Absolutely. I think ultimately it’d be your skills and how genuine you are, having a conversation as you said, would be what matters. But on the other hand, if basically, you see, if the candidate is a millennial or if it’s a Gen Z,

Would they kind of look at corporations and then question them? Hey, you know, what is it that you did during the Pandemic? Did you do something good? Did you do a social cause? Did you support something social? Are they gonna be picky? 

Matt

Yeah, no. I just think that they just can’t be choosers on one hand, so if on the lower end of that, though like Gen Z’s, they’re gonna handle a job market where they’re gonna be happy to have jobs that we would never consider doing, you know as reasonable as it means, because that’s what they know.

I think, on the other hand, this is older Gen Y, we know that that’s all just PR anyway. Intrinsically, right? These companies, we now have understood, don’t really care about us, they really care about their shareholders. So, ultimately I think there is a lot of cynicism that undercuts all of the commitment, the things that both of those generations believe in. (Read more about What Gen Z expects from the candidate experience

Aishwarya

Right. Absolutely. And I’m really very happy with what we’ve spoken about.

So I just want to kind of end this with, what is your secret to creating exceptionally good content for marketing?

Matt

I don’t create it for marketing. You know, if you wanna create content, remember that you need to care about it if you want anyone else to. So, if you have nothing to say or don’t have a passion for anything, then don’t force it. And if you do, just craft in your own voice and Honestly, if I had any advice for content, sometimes no content is better than a bunch. People will find you. Don’t go out selling yourself.

"Honestly, if I had any advice for content, sometimes no content is better than a bunch. People will find you. Don’t go out selling yourself."

Aishwarya

Right. So, it’s just not about bombarding the internet with you know, post after post after post. But it’s really about value.

Matt

If the goal of any marketing is differentiation, then you don’t win by saying the same stuff everyone else has, and volume gets you nowhere other than unsubscribing.

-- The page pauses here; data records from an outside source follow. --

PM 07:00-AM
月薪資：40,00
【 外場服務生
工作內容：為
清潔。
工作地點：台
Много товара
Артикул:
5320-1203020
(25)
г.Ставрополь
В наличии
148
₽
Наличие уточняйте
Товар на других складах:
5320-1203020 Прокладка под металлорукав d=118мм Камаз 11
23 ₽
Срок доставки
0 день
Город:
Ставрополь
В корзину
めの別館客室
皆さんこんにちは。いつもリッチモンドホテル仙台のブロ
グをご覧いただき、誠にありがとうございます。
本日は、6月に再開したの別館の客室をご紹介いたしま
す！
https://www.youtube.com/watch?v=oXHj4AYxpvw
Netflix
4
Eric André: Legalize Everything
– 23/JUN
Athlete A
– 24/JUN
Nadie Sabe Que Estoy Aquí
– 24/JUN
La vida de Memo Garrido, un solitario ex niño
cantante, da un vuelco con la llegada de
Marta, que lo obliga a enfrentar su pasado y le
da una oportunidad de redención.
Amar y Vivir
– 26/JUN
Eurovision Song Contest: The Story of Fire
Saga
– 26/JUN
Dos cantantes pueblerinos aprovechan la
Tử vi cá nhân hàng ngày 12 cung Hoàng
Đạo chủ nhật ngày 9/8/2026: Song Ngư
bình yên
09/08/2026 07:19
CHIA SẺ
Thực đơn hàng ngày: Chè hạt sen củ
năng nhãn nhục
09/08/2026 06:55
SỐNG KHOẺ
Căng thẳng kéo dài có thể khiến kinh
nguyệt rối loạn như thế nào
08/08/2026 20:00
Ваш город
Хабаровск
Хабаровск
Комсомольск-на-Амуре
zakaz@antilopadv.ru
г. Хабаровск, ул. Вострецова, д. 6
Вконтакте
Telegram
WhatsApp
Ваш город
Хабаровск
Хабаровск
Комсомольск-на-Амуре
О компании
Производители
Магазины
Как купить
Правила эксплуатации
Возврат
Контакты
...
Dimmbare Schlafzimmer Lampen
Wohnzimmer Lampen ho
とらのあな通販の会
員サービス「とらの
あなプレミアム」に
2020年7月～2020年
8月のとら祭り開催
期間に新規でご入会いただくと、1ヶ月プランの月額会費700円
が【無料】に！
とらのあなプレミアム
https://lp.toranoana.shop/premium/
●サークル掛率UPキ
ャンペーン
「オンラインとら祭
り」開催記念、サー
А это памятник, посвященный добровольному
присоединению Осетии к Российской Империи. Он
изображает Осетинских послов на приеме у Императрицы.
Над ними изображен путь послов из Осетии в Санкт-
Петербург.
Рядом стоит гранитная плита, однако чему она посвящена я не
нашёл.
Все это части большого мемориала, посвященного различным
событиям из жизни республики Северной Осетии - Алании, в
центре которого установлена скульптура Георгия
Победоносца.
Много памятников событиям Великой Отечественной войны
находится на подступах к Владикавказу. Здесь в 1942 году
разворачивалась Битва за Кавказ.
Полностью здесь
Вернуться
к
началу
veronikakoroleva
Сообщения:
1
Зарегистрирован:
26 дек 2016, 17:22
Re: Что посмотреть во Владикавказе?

"If the goal of any marketing is differentiation, then you don’t win by saying the same stuff everyone else has, and volume gets you nowhere other than unsubscribing."

Aishwarya

Wise words. Right. So I think, definitely, our viewers are gonna benefit from that and I’ve had a wonderful conversation, Matt, and thank you so much, it was a pleasure talking to you. I really appreciate you sharing your views and we’re gonna have your interview.

Matt

Well, I appreciate all the great questions and I look forward to speaking with you soon. 

Aishwarya  

Definitely, I will keep in touch with you and you know, I’ll just say, stay safe and stay well.